Canine Influenza by Laura McLain Madsen, DVM

Influenza viruses have been in the news recently, from “swine flu” H1N1 to the recent human outbreak in China of avian influenza H7N9. (The H’s and N’s are a way to specifically identify the strain of influenza.) Dogs have a flu strain also, called H3N8.

Canine influenza didn’t exist before 2004. That year, the virus “jumped” from horses (equine influenza) to dogs. The first outbreak was in a racing greyhound kennel in Florida and many dogs died. The virus spread across the country over the next few years. There have been outbreaks at doggy day cares, boarding facilities, pet stores, veterinary hospitals, animal shelters, etc. It is currently considered to be “endemic” (meaning well-established in the local dog population) in urban areas of Pennsylvania, Florida, New York and Colorado.

Like human influenza, canine influenza is highly contagious and targets the respiratory tract. The virus is spread through sneezing, coughing, direct contact with another dog, and from contaminated surfaces and objects (floors, cages, toys, bowls, etc.). A dog can actually spread virus before he starts to show symptoms; this can lead to outbreaks because the dog appears healthy.

Symptoms develop a few days after infection. In mild cases, dogs are still active and eating but may have a mild fever, sneezing, coughing, and watery or mucusy discharge from the nostrils. In more severe cases, a bacterial infection can develop on top of the viral infection, leading to high fever, lethargy, decreased appetite, and pneumonia (lung infection). In rare cases (1-5% of infected dogs) canine flu can be fatal.
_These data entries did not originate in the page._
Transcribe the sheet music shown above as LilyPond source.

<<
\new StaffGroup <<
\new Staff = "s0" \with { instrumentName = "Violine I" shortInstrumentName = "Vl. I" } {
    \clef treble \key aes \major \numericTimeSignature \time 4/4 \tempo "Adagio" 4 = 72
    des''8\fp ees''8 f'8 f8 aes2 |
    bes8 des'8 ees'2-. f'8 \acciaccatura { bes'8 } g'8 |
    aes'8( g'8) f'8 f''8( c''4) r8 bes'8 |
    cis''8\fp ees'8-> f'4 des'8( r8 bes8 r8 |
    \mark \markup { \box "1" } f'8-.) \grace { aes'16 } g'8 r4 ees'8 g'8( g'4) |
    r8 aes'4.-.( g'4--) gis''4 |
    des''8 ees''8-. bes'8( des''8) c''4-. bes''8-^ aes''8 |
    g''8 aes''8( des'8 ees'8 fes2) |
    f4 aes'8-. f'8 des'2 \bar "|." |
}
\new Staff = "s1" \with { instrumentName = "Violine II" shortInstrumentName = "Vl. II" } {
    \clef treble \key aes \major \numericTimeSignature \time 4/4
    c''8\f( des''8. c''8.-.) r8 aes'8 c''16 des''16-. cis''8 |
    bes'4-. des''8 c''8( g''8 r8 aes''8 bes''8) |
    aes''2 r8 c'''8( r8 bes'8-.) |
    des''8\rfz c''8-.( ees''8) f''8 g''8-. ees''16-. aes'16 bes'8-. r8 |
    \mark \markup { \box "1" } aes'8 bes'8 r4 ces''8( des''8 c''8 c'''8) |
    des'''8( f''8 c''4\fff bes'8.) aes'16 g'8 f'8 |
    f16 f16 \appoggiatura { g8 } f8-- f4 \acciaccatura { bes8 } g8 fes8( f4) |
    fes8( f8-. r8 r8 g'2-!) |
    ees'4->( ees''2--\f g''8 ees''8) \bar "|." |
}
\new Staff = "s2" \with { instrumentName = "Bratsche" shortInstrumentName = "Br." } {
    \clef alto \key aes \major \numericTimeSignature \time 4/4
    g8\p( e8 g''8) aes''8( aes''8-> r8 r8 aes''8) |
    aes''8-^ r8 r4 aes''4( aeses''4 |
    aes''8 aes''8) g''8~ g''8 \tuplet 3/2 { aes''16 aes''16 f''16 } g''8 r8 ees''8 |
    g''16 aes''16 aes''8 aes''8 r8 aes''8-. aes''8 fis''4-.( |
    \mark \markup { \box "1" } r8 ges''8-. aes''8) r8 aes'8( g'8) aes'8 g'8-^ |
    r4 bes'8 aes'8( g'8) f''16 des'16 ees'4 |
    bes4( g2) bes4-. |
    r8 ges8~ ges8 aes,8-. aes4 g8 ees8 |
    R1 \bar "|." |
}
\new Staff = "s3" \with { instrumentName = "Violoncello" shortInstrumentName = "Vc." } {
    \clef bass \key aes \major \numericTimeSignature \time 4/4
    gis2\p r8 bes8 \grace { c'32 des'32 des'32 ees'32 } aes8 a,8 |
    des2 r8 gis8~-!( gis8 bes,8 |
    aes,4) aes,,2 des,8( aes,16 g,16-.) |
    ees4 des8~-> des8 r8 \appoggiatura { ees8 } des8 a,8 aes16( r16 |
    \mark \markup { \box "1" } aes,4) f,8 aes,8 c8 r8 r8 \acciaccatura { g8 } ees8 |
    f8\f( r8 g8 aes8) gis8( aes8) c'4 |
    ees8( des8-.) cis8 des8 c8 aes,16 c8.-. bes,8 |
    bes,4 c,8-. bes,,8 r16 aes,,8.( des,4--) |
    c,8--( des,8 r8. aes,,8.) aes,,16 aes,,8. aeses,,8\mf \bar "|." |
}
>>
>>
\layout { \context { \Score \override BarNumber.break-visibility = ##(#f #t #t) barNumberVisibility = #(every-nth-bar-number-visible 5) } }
Treatment depends on how sick the dog is. Mild cases can be treated symptomatically with oral antibiotics and cough suppressants. For severe cases, your veterinarian may recommend diagnostic testing, including a blood test to check levels of white blood cells (infection-fighting cells), and chest x-rays to determine if pneumonia is present. Treatment for severe cases may require hospitalization, intravenous fluids, intravenous antibiotics, and oxygen therapy.

There is a vaccine available against canine flu. It is given as two doses initially (2-4 weeks apart) and then annual boosters. It’s important to realize that the dog won’t be immune until about 2 weeks after the second injection, so if you decide to have your dog vaccinated before he goes to a boarding kennel, you’ll need to start at least 4-6 weeks before the kennel stay.